La bomba sciita e lo specchietto per le allodole
mercoledì 18 giugno 2025

E se fosse il grande inganno? L’immancabile specchietto per le allodole mediatiche che ogni guerra produce serialmente da quando ciò che si racconta vale più di quanto si fa? Una malignità che sembra convincere tanti. Quantomeno il dubbio è legittimo, vista la “mitizzazione” che i media, più o meno compiacenti, stanno dando del sito nucleare iraniano di Fordow, nell’area di Natanz.

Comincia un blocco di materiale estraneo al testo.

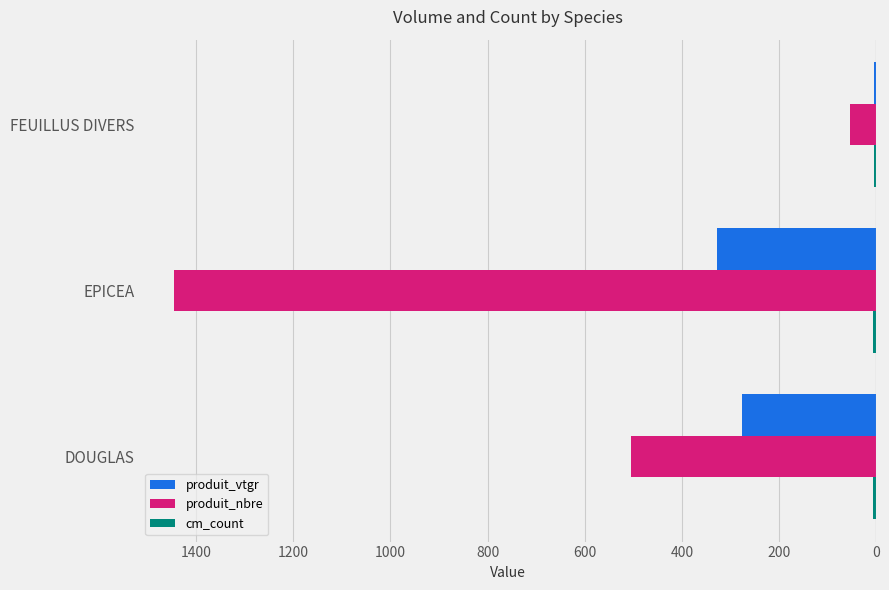

Which series has the largest total across all categories?

produit_nbre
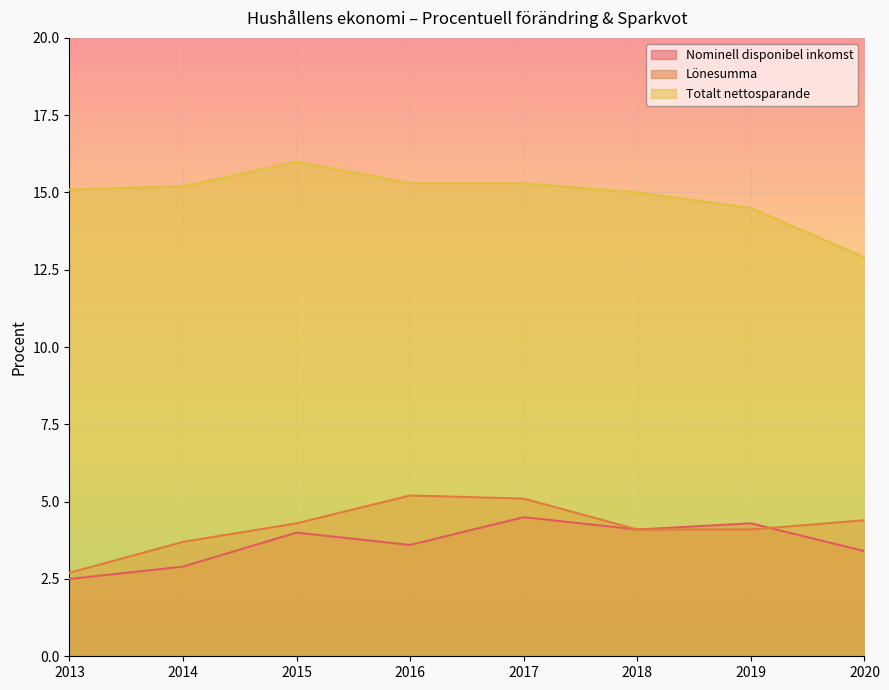

What is the difference between the maximum and minimum values in the Totalt nettosparande series?

3.1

Il Berghof, tristemente nota memoria come impenetrabile eremo alpino salisburghese di Adolf Hitler, al confronto sembra un comodo rifugio della Valle Brembana. Nel sito più “segreto” del programma nucleare si sta fabbricando la bomba nucleare, dicono tutti. Nel giro di pochi giorni secondo la narrativa di Netanyahu, non prima di tre anni per l’intelligence statunitense. Nel cuore del Berghof in salsa persiana si fabbrica la bomba a ottanta metri di profondità: un tetto di dura roccia rafforzata dal cemento armato del sito. Un mantello che solo la “innovativa e straordinaria” (per usare l’espressione di qualche narratore entusiasta) tecnologia degli ordini bellici statunitensi può forare: la Gbu-57, la Massive Ordinance Penetrator. L’uso della quale porterebbe automaticamente l’America di Trump in guerra, senza neanche passare dal Congresso. E trasformando il Paese in potenziale bersaglio con tutte le reazioni e conseguenze più volte minacciate. Tredici tonnellate di missile capaci di penetrare fino agli 80 metri di protezione naturale e artificiale del sito iraniano Fordow.

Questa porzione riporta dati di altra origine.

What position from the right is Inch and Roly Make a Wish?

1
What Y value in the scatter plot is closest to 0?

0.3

I fanatici della guerra dimenticano però che tutto ciò esiste da almeno vent’anni. Che gli americani hanno affinata questa tecnologia quando davano la caccia a Saddam nei bunker iracheni e Benladen nelle caverne di Tora Bora.

Descrivere la distruzione di Fordow come la “madre di tutte le battaglie”, la soluzione a tutti i problemi, la fine del programma nucleare iraniano sotto migliaia di tonnellate di granito, è fumo negli occhi che può convincere i disattenti, è distrazione di massa contro la distruzione di massa che il nucleare iraniano costituirebbe come pericolo. Non certo però i tecnici e gli esperti, che in queste ore stanno spiegando che l’Iran ha altri laboratori segreti. Meno evocativi ma più efficaci.

Inoltre: da almeno dieci giorni i tecnici, i “consulenti russi” e i pasdaran hanno avuto tutto il tempo per svuotare di tecnologie più preziose e uranio più che arricchito l’impianto sotterraneo. Dove sia ora quel materiale solo pochi lo sanno. Anche perché in queste ore il regime sta amaramente scoprendo a sue spese che di orecchi e occhi indiscreti l’intero programma è permeato.

Distruggere il simbolo di Fordow e così dichiarare fermato per sempre il programma atomico iraniano sarà probabilmente l’annuncio che Netanyahu o l’America di Trump faranno pubblicamente. Dietro le quinte ciò che resta veramente, senza il “change” al potere tanto evocato e vero scopo dell'attacco all'Iran, sarà purtroppo invece qualcosa che continuerà a dimostrare che la soluzione militare non può che avere come risultato una reazione uguale e contraria.